Format every line of the rows below as a JSON list of strings, with one string per line and blank lines skipped. Leave the pictures out of the list.

Data visualization images
◇ ◇ ◇ ◇ ◇

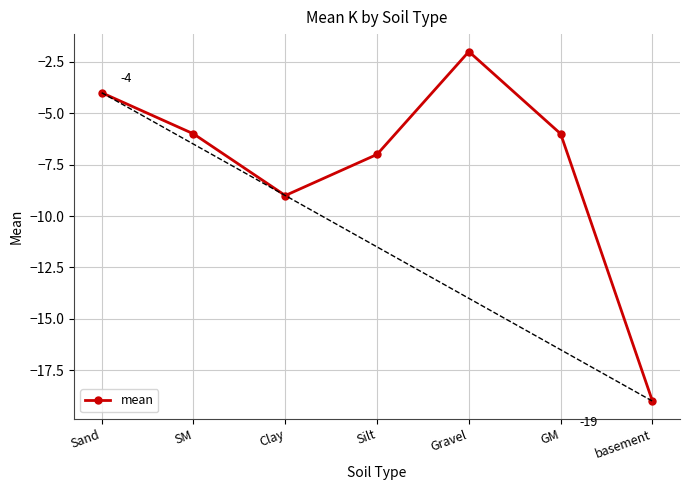

How many interior local peaks (higher than both neighbors) does the data have?

1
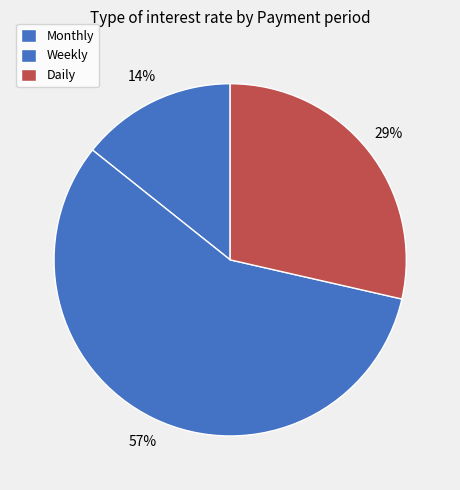

Is there a majority slice in this chart?

Yes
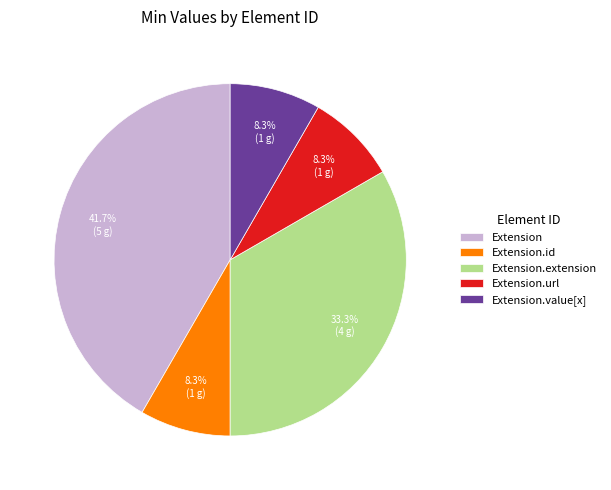

Does Extension.id represent more than half of the total?

No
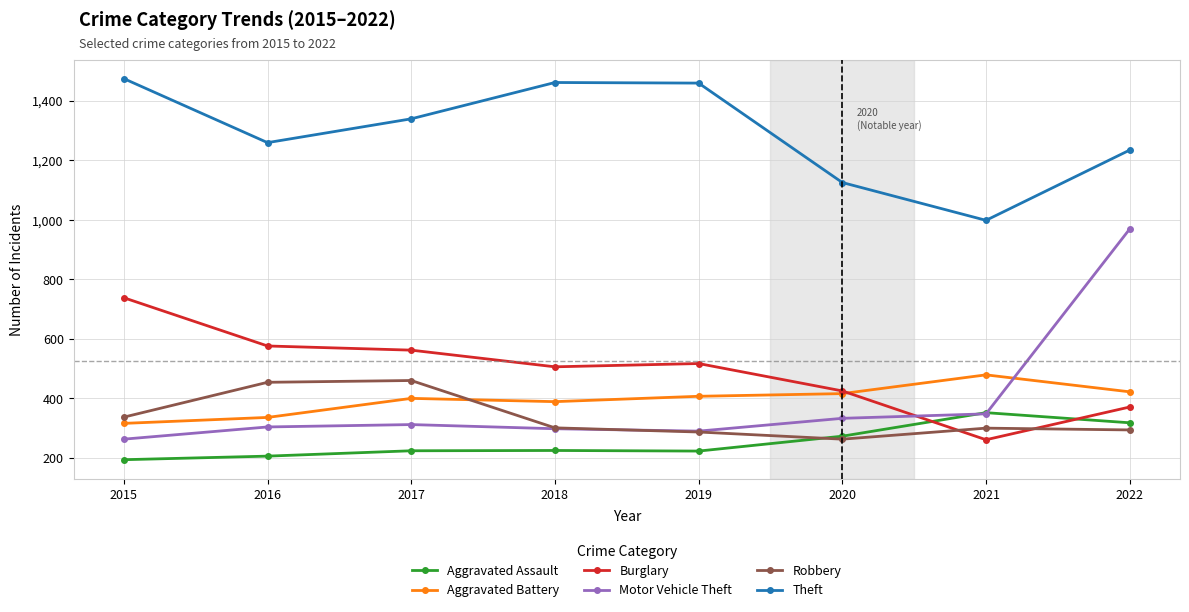

What is the minimum value for Robbery?

263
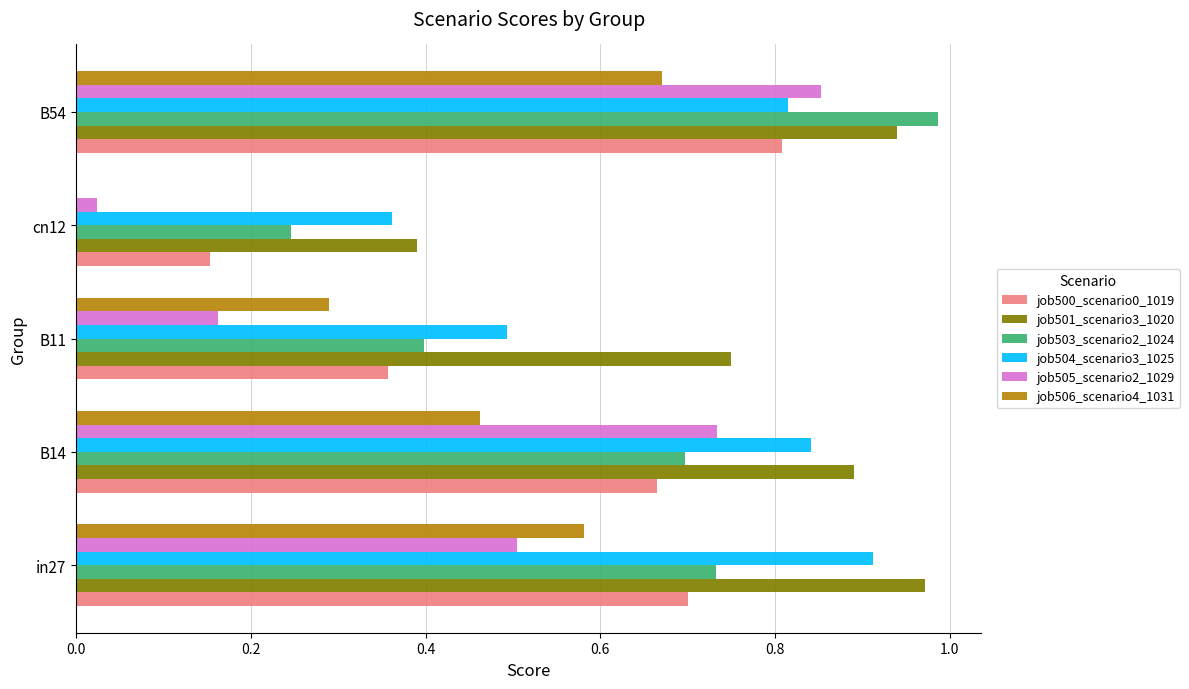

What is the total value across all series at in27?

4.4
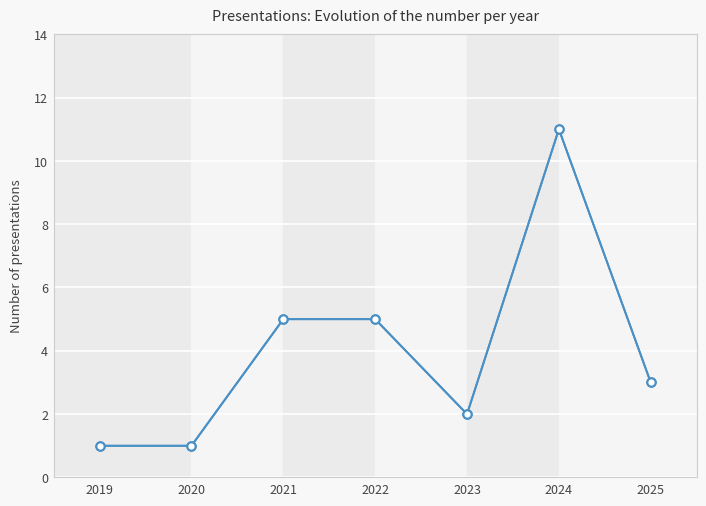

What is the value of the 6th point from the left?

11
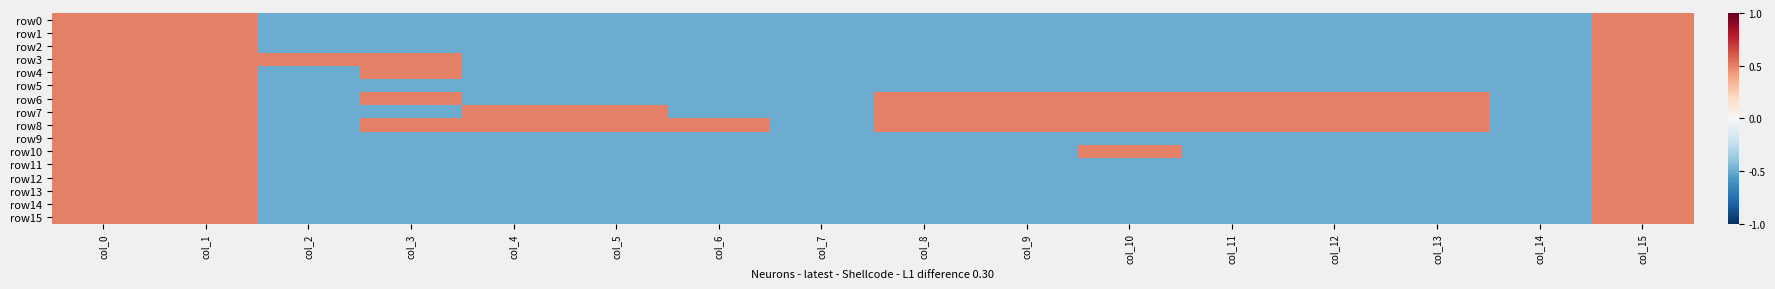

Reading right to left, transcribe all the data shown in this chart.

row0: col_15=0.5	col_14=-0.5	col_13=-0.5	col_12=-0.5	col_11=-0.5	col_10=-0.5	col_9=-0.5	col_8=-0.5	col_7=-0.5	col_6=-0.5	col_5=-0.5	col_4=-0.5	col_3=-0.5	col_2=-0.5	col_1=0.5	col_0=0.5
row1: col_15=0.5	col_14=-0.5	col_13=-0.5	col_12=-0.5	col_11=-0.5	col_10=-0.5	col_9=-0.5	col_8=-0.5	col_7=-0.5	col_6=-0.5	col_5=-0.5	col_4=-0.5	col_3=-0.5	col_2=-0.5	col_1=0.5	col_0=0.5
row2: col_15=0.5	col_14=-0.5	col_13=-0.5	col_12=-0.5	col_11=-0.5	col_10=-0.5	col_9=-0.5	col_8=-0.5	col_7=-0.5	col_6=-0.5	col_5=-0.5	col_4=-0.5	col_3=-0.5	col_2=-0.5	col_1=0.5	col_0=0.5
row3: col_15=0.5	col_14=-0.5	col_13=-0.5	col_12=-0.5	col_11=-0.5	col_10=-0.5	col_9=-0.5	col_8=-0.5	col_7=-0.5	col_6=-0.5	col_5=-0.5	col_4=-0.5	col_3=0.5	col_2=0.5	col_1=0.5	col_0=0.5
row4: col_15=0.5	col_14=-0.5	col_13=-0.5	col_12=-0.5	col_11=-0.5	col_10=-0.5	col_9=-0.5	col_8=-0.5	col_7=-0.5	col_6=-0.5	col_5=-0.5	col_4=-0.5	col_3=0.5	col_2=-0.5	col_1=0.5	col_0=0.5
row5: col_15=0.5	col_14=-0.5	col_13=-0.5	col_12=-0.5	col_11=-0.5	col_10=-0.5	col_9=-0.5	col_8=-0.5	col_7=-0.5	col_6=-0.5	col_5=-0.5	col_4=-0.5	col_3=-0.5	col_2=-0.5	col_1=0.5	col_0=0.5
row6: col_15=0.5	col_14=-0.5	col_13=0.5	col_12=0.5	col_11=0.5	col_10=0.5	col_9=0.5	col_8=0.5	col_7=-0.5	col_6=-0.5	col_5=-0.5	col_4=-0.5	col_3=0.5	col_2=-0.5	col_1=0.5	col_0=0.5
row7: col_15=0.5	col_14=-0.5	col_13=0.5	col_12=0.5	col_11=0.5	col_10=0.5	col_9=0.5	col_8=0.5	col_7=-0.5	col_6=-0.5	col_5=0.5	col_4=0.5	col_3=-0.5	col_2=-0.5	col_1=0.5	col_0=0.5
row8: col_15=0.5	col_14=-0.5	col_13=0.5	col_12=0.5	col_11=0.5	col_10=0.5	col_9=0.5	col_8=0.5	col_7=-0.5	col_6=0.5	col_5=0.5	col_4=0.5	col_3=0.5	col_2=-0.5	col_1=0.5	col_0=0.5
row9: col_15=0.5	col_14=-0.5	col_13=-0.5	col_12=-0.5	col_11=-0.5	col_10=-0.5	col_9=-0.5	col_8=-0.5	col_7=-0.5	col_6=-0.5	col_5=-0.5	col_4=-0.5	col_3=-0.5	col_2=-0.5	col_1=0.5	col_0=0.5
row10: col_15=0.5	col_14=-0.5	col_13=-0.5	col_12=-0.5	col_11=-0.5	col_10=0.5	col_9=-0.5	col_8=-0.5	col_7=-0.5	col_6=-0.5	col_5=-0.5	col_4=-0.5	col_3=-0.5	col_2=-0.5	col_1=0.5	col_0=0.5
row11: col_15=0.5	col_14=-0.5	col_13=-0.5	col_12=-0.5	col_11=-0.5	col_10=-0.5	col_9=-0.5	col_8=-0.5	col_7=-0.5	col_6=-0.5	col_5=-0.5	col_4=-0.5	col_3=-0.5	col_2=-0.5	col_1=0.5	col_0=0.5
row12: col_15=0.5	col_14=-0.5	col_13=-0.5	col_12=-0.5	col_11=-0.5	col_10=-0.5	col_9=-0.5	col_8=-0.5	col_7=-0.5	col_6=-0.5	col_5=-0.5	col_4=-0.5	col_3=-0.5	col_2=-0.5	col_1=0.5	col_0=0.5
row13: col_15=0.5	col_14=-0.5	col_13=-0.5	col_12=-0.5	col_11=-0.5	col_10=-0.5	col_9=-0.5	col_8=-0.5	col_7=-0.5	col_6=-0.5	col_5=-0.5	col_4=-0.5	col_3=-0.5	col_2=-0.5	col_1=0.5	col_0=0.5
row14: col_15=0.5	col_14=-0.5	col_13=-0.5	col_12=-0.5	col_11=-0.5	col_10=-0.5	col_9=-0.5	col_8=-0.5	col_7=-0.5	col_6=-0.5	col_5=-0.5	col_4=-0.5	col_3=-0.5	col_2=-0.5	col_1=0.5	col_0=0.5
row15: col_15=0.5	col_14=-0.5	col_13=-0.5	col_12=-0.5	col_11=-0.5	col_10=-0.5	col_9=-0.5	col_8=-0.5	col_7=-0.5	col_6=-0.5	col_5=-0.5	col_4=-0.5	col_3=-0.5	col_2=-0.5	col_1=0.5	col_0=0.5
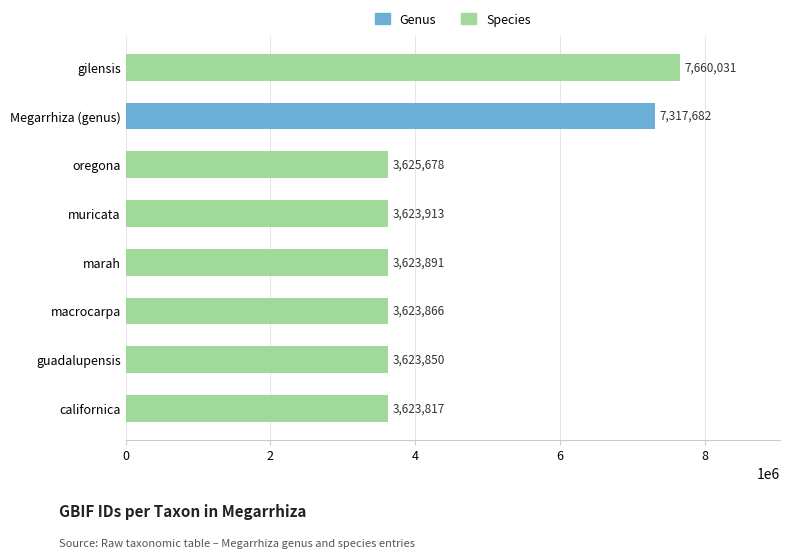

Between guadalupensis and californica, which is larger?

guadalupensis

◇ ◇ ◇ ◇ ◇

[SOLUTION TO THE EXERCISE]
[
  "How many interior local peaks (higher than both neighbors) does the data have?",
  "1",
  "Is there a majority slice in this chart?",
  "Yes",
  "Does Extension.id represent more than half of the total?",
  "No",
  "What is the minimum value for Robbery?",
  "263",
  "What is the total value across all series at in27?",
  "4.4",
  "What is the value of the 6th point from the left?",
  "11",
  "Reading right to left, transcribe all the data shown in this chart.",
  "row0: col_15=0.5\tcol_14=-0.5\tcol_13=-0.5\tcol_12=-0.5\tcol_11=-0.5\tcol_10=-0.5\tcol_9=-0.5\tcol_8=-0.5\tcol_7=-0.5\tcol_6=-0.5\tcol_5=-0.5\tcol_4=-0.5\tcol_3=-0.5\tcol_2=-0.5\tcol_1=0.5\tcol_0=0.5",
  "row1: col_15=0.5\tcol_14=-0.5\tcol_13=-0.5\tcol_12=-0.5\tcol_11=-0.5\tcol_10=-0.5\tcol_9=-0.5\tcol_8=-0.5\tcol_7=-0.5\tcol_6=-0.5\tcol_5=-0.5\tcol_4=-0.5\tcol_3=-0.5\tcol_2=-0.5\tcol_1=0.5\tcol_0=0.5",
  "row2: col_15=0.5\tcol_14=-0.5\tcol_13=-0.5\tcol_12=-0.5\tcol_11=-0.5\tcol_10=-0.5\tcol_9=-0.5\tcol_8=-0.5\tcol_7=-0.5\tcol_6=-0.5\tcol_5=-0.5\tcol_4=-0.5\tcol_3=-0.5\tcol_2=-0.5\tcol_1=0.5\tcol_0=0.5",
  "row3: col_15=0.5\tcol_14=-0.5\tcol_13=-0.5\tcol_12=-0.5\tcol_11=-0.5\tcol_10=-0.5\tcol_9=-0.5\tcol_8=-0.5\tcol_7=-0.5\tcol_6=-0.5\tcol_5=-0.5\tcol_4=-0.5\tcol_3=0.5\tcol_2=0.5\tcol_1=0.5\tcol_0=0.5",
  "row4: col_15=0.5\tcol_14=-0.5\tcol_13=-0.5\tcol_12=-0.5\tcol_11=-0.5\tcol_10=-0.5\tcol_9=-0.5\tcol_8=-0.5\tcol_7=-0.5\tcol_6=-0.5\tcol_5=-0.5\tcol_4=-0.5\tcol_3=0.5\tcol_2=-0.5\tcol_1=0.5\tcol_0=0.5",
  "row5: col_15=0.5\tcol_14=-0.5\tcol_13=-0.5\tcol_12=-0.5\tcol_11=-0.5\tcol_10=-0.5\tcol_9=-0.5\tcol_8=-0.5\tcol_7=-0.5\tcol_6=-0.5\tcol_5=-0.5\tcol_4=-0.5\tcol_3=-0.5\tcol_2=-0.5\tcol_1=0.5\tcol_0=0.5",
  "row6: col_15=0.5\tcol_14=-0.5\tcol_13=0.5\tcol_12=0.5\tcol_11=0.5\tcol_10=0.5\tcol_9=0.5\tcol_8=0.5\tcol_7=-0.5\tcol_6=-0.5\tcol_5=-0.5\tcol_4=-0.5\tcol_3=0.5\tcol_2=-0.5\tcol_1=0.5\tcol_0=0.5",
  "row7: col_15=0.5\tcol_14=-0.5\tcol_13=0.5\tcol_12=0.5\tcol_11=0.5\tcol_10=0.5\tcol_9=0.5\tcol_8=0.5\tcol_7=-0.5\tcol_6=-0.5\tcol_5=0.5\tcol_4=0.5\tcol_3=-0.5\tcol_2=-0.5\tcol_1=0.5\tcol_0=0.5",
  "row8: col_15=0.5\tcol_14=-0.5\tcol_13=0.5\tcol_12=0.5\tcol_11=0.5\tcol_10=0.5\tcol_9=0.5\tcol_8=0.5\tcol_7=-0.5\tcol_6=0.5\tcol_5=0.5\tcol_4=0.5\tcol_3=0.5\tcol_2=-0.5\tcol_1=0.5\tcol_0=0.5",
  "row9: col_15=0.5\tcol_14=-0.5\tcol_13=-0.5\tcol_12=-0.5\tcol_11=-0.5\tcol_10=-0.5\tcol_9=-0.5\tcol_8=-0.5\tcol_7=-0.5\tcol_6=-0.5\tcol_5=-0.5\tcol_4=-0.5\tcol_3=-0.5\tcol_2=-0.5\tcol_1=0.5\tcol_0=0.5",
  "row10: col_15=0.5\tcol_14=-0.5\tcol_13=-0.5\tcol_12=-0.5\tcol_11=-0.5\tcol_10=0.5\tcol_9=-0.5\tcol_8=-0.5\tcol_7=-0.5\tcol_6=-0.5\tcol_5=-0.5\tcol_4=-0.5\tcol_3=-0.5\tcol_2=-0.5\tcol_1=0.5\tcol_0=0.5",
  "row11: col_15=0.5\tcol_14=-0.5\tcol_13=-0.5\tcol_12=-0.5\tcol_11=-0.5\tcol_10=-0.5\tcol_9=-0.5\tcol_8=-0.5\tcol_7=-0.5\tcol_6=-0.5\tcol_5=-0.5\tcol_4=-0.5\tcol_3=-0.5\tcol_2=-0.5\tcol_1=0.5\tcol_0=0.5",
  "row12: col_15=0.5\tcol_14=-0.5\tcol_13=-0.5\tcol_12=-0.5\tcol_11=-0.5\tcol_10=-0.5\tcol_9=-0.5\tcol_8=-0.5\tcol_7=-0.5\tcol_6=-0.5\tcol_5=-0.5\tcol_4=-0.5\tcol_3=-0.5\tcol_2=-0.5\tcol_1=0.5\tcol_0=0.5",
  "row13: col_15=0.5\tcol_14=-0.5\tcol_13=-0.5\tcol_12=-0.5\tcol_11=-0.5\tcol_10=-0.5\tcol_9=-0.5\tcol_8=-0.5\tcol_7=-0.5\tcol_6=-0.5\tcol_5=-0.5\tcol_4=-0.5\tcol_3=-0.5\tcol_2=-0.5\tcol_1=0.5\tcol_0=0.5",
  "row14: col_15=0.5\tcol_14=-0.5\tcol_13=-0.5\tcol_12=-0.5\tcol_11=-0.5\tcol_10=-0.5\tcol_9=-0.5\tcol_8=-0.5\tcol_7=-0.5\tcol_6=-0.5\tcol_5=-0.5\tcol_4=-0.5\tcol_3=-0.5\tcol_2=-0.5\tcol_1=0.5\tcol_0=0.5",
  "row15: col_15=0.5\tcol_14=-0.5\tcol_13=-0.5\tcol_12=-0.5\tcol_11=-0.5\tcol_10=-0.5\tcol_9=-0.5\tcol_8=-0.5\tcol_7=-0.5\tcol_6=-0.5\tcol_5=-0.5\tcol_4=-0.5\tcol_3=-0.5\tcol_2=-0.5\tcol_1=0.5\tcol_0=0.5",
  "Between guadalupensis and californica, which is larger?",
  "guadalupensis"
]